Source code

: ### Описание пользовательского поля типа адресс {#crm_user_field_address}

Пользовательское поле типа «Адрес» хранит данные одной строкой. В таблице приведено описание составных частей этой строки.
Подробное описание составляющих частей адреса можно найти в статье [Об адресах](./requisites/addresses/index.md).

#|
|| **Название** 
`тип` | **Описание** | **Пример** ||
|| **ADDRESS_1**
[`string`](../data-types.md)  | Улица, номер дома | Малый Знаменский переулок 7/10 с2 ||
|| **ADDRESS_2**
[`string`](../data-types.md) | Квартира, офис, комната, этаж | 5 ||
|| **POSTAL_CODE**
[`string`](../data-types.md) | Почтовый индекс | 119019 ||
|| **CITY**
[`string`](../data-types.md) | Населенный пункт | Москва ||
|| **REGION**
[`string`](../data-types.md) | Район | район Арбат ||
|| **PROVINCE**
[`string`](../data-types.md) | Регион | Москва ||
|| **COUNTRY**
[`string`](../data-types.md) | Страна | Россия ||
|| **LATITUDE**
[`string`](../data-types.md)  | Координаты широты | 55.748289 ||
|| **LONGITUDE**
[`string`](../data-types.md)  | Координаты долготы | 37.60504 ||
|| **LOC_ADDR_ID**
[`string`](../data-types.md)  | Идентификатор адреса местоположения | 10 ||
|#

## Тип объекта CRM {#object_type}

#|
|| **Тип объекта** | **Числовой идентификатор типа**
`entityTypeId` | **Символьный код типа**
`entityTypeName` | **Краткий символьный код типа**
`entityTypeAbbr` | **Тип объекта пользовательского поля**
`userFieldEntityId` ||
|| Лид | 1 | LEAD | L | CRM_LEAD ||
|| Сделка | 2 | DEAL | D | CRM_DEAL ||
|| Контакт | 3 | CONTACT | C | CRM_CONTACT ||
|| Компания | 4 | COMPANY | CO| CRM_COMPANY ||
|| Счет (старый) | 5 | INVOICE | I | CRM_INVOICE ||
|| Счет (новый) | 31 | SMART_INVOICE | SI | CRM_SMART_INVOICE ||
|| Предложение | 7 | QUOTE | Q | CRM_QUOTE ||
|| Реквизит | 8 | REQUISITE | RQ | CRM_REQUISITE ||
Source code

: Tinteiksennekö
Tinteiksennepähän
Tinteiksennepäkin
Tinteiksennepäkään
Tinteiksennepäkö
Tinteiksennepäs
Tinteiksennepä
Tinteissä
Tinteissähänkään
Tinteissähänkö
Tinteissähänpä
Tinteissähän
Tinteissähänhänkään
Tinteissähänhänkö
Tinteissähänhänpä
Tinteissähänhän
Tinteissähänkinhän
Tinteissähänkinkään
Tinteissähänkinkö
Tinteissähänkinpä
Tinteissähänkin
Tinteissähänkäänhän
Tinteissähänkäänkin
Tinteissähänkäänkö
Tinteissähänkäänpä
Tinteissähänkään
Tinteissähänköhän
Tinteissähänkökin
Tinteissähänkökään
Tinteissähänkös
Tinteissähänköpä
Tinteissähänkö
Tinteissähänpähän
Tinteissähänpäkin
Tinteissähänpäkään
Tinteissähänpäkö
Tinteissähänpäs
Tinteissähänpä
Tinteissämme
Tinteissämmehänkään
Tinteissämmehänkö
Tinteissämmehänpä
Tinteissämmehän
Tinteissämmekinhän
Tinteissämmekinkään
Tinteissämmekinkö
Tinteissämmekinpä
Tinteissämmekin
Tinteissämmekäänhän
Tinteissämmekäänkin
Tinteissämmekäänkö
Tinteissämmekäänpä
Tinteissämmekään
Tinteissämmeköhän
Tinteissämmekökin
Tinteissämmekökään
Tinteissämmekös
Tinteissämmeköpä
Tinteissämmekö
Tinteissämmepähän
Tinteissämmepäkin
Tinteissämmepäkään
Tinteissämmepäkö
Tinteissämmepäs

————

*EXERCISE BRIEF*. Go through the entries above and copy each line holding the string "types".

*SOLUTION TO THIS PROBLEM*.
[`string`](../data-types.md)  | Улица, номер дома | Малый Знаменский переулок 7/10 с2 ||
[`string`](../data-types.md) | Квартира, офис, комната, этаж | 5 ||
[`string`](../data-types.md) | Почтовый индекс | 119019 ||
[`string`](../data-types.md) | Населенный пункт | Москва ||
[`string`](../data-types.md) | Район | район Арбат ||
[`string`](../data-types.md) | Регион | Москва ||
[`string`](../data-types.md) | Страна | Россия ||
[`string`](../data-types.md)  | Координаты широты | 55.748289 ||
[`string`](../data-types.md)  | Координаты долготы | 37.60504 ||
[`string`](../data-types.md)  | Идентификатор адреса местоположения | 10 ||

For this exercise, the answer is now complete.